# Annoying WhoCalled 'Feature'



## MacDaddy (Jul 16, 2001)

So, I have the $15 iPhone bundle, which has a feature called 'WhoCalled'. The premise is that when my phone is off, or out of range, it will notify me by SMS when I turn it back on.get back in range of missed calls and voicemails.

Too bad it's kinda broken right now and I get an SMS for EVERY call and voicemail that comes in!!! Talk about annoying!!!

I spoke with Rogers, and the guy on the other end has an iPhone himself and they are aware of the issue. They are working on it, but he said the more people who call the better, as they pass the info up the chain (They want to know how many people are complaining about it I guess). So if you are having this issue as well, don't hesitate to call 611 and let them know!


----------



## HowEver (Jan 11, 2005)

You spoke to the wrong person.

Call back and ask that the WhoCalled feature be "excluded" from your account. You won't get any kind of credit for it.

You will still get a text message whenever someone leaves you a voice message. You just won't get them for calls when your phone is off.

You can always call and have the feature re-activated if you like.


----------



## kloan (Feb 22, 2002)

I have the same package and I don't get the notification at all.. I'm wondering if they even activated the feature.

Visual voicemail works, as does call display, but names don't show up, though they're supposed to.


----------



## cailin11 (Jul 2, 2008)

Name's only appear if you added 'Name Display' as well. A feature not included in the iPhone pack. Otherwise it just uses what's in your contact list.


----------



## Drizzx (Jun 30, 2008)

cailin11 said:


> Name's only appear if you added 'Name Display' as well. A feature not included in the iPhone pack. Otherwise it just uses what's in your contact list.


Name and Number display are part of the package. Rogers eliminated having them as separate a while back. If you subscribe to caller-id, you'll get both.


----------



## everybodycomeandgetoneinm (Oct 8, 2007)

Drizzx said:


> Name and Number display are part of the package. Rogers eliminated having them as separate a while back. If you subscribe to caller-id, you'll get both.


I subscribe to WhoCalled but I only receive the missed phone number, not a name. It is quite annoying unless I recognize the digits. Do you receive both?


----------



## slicecom (Jun 13, 2008)

everybodycomeandgetoneinm said:


> I subscribe to WhoCalled but I only receive the missed phone number, not a name. It is quite annoying unless I recognize the digits. Do you receive both?


Same here. I like most others these days don't know any of my friends numbers as I've never had to dial them! Who called is incredibly stupid and I'll be calling rogers to complain about it.


----------



## HowEver (Jan 11, 2005)

slicecom said:


> Same here. I like most others these days don't know any of my friends numbers as I've never had to dial them! Who called is incredibly stupid and I'll be calling rogers to complain about it.
:::::
▶ _Exercises_
**a)** Answer these three questions about the WhoCalled thread, one answer per line, marked (i), (ii), (iii):
(i) How much does the iPhone bundle that MacDaddy has cost?
(ii) What number does MacDaddy tell people with the same issue to call?
(iii) According to Drizzx, what will you get if you subscribe to caller-id?
**b)** In the WhoCalled thread, what does the part that opens with the words containing "So, I have the" and closes with "the wrong person." say? Quote it word for word.
**c)** How would you put this sentence from the WhoCalled thread into Spanish: "You can always call and have the feature re-activated if you like."

▶ _The data_
:::::
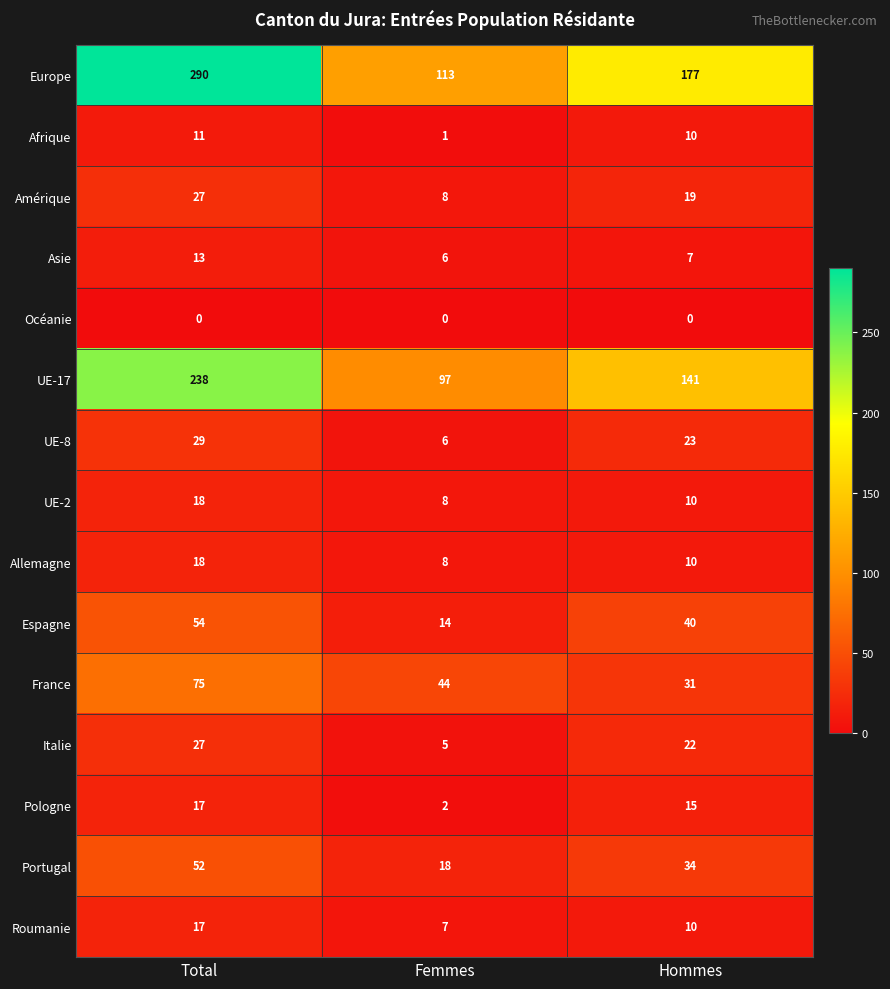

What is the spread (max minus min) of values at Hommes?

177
:::::
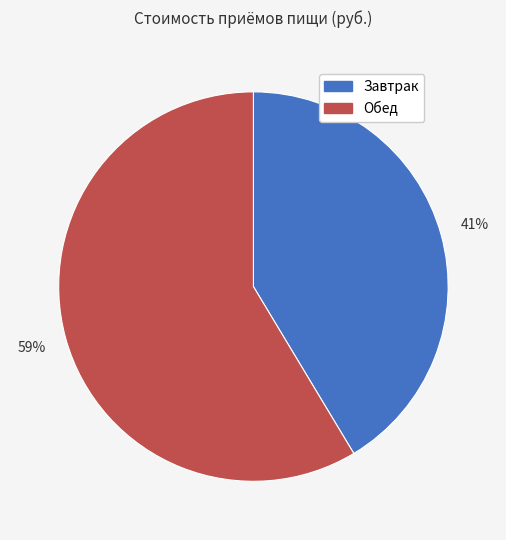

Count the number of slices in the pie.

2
:::::
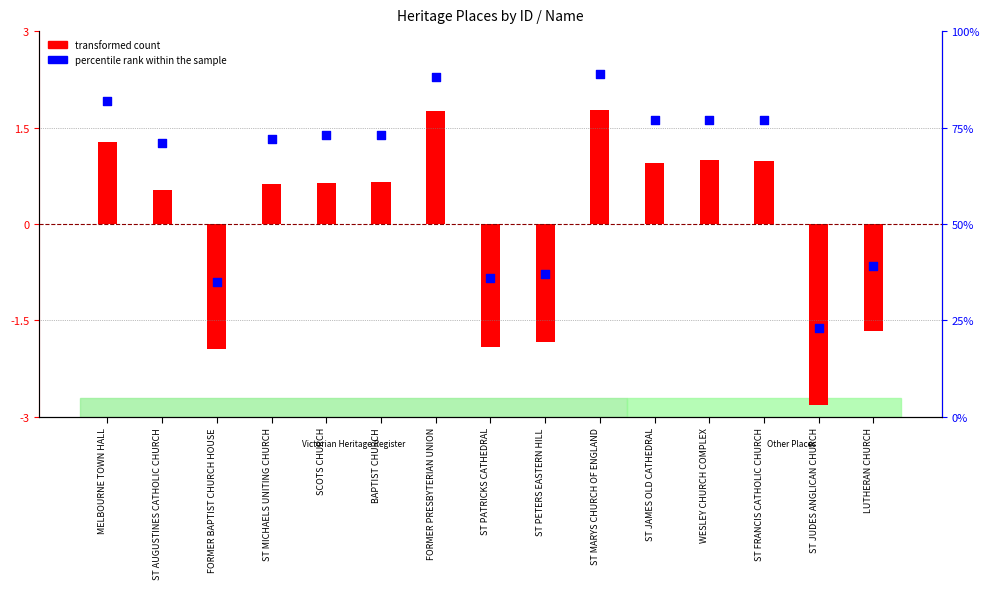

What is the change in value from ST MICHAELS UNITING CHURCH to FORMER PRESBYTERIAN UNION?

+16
:::::
▶ _Solutions to each task_
**a)**
(i) $15
(ii) 611
(iii) Both name and number display

**b)**
So, I have the $15 iPhone bundle, which has a feature called 'WhoCalled'. The premise is that when my phone is off, or out of range, it will notify me by SMS when I turn it back on.get back in range of missed calls and voicemails.

Too bad it's kinda broken right now and I get an SMS for EVERY call and voicemail that comes in!!! Talk about annoying!!!

I spoke with Rogers, and the guy on the other end has an iPhone himself and they are aware of the issue. They are working on it, but he said the more people who call the better, as they pass the info up the chain (They want to know how many people are complaining about it I guess). So if you are having this issue as well, don't hesitate to call 611 and let them know!


----------



## HowEver (Jan 11, 2005)

You spoke to the wrong person.

**c)** Siempre puedes llamar y pedir que se vuelva a activar la función si lo deseas.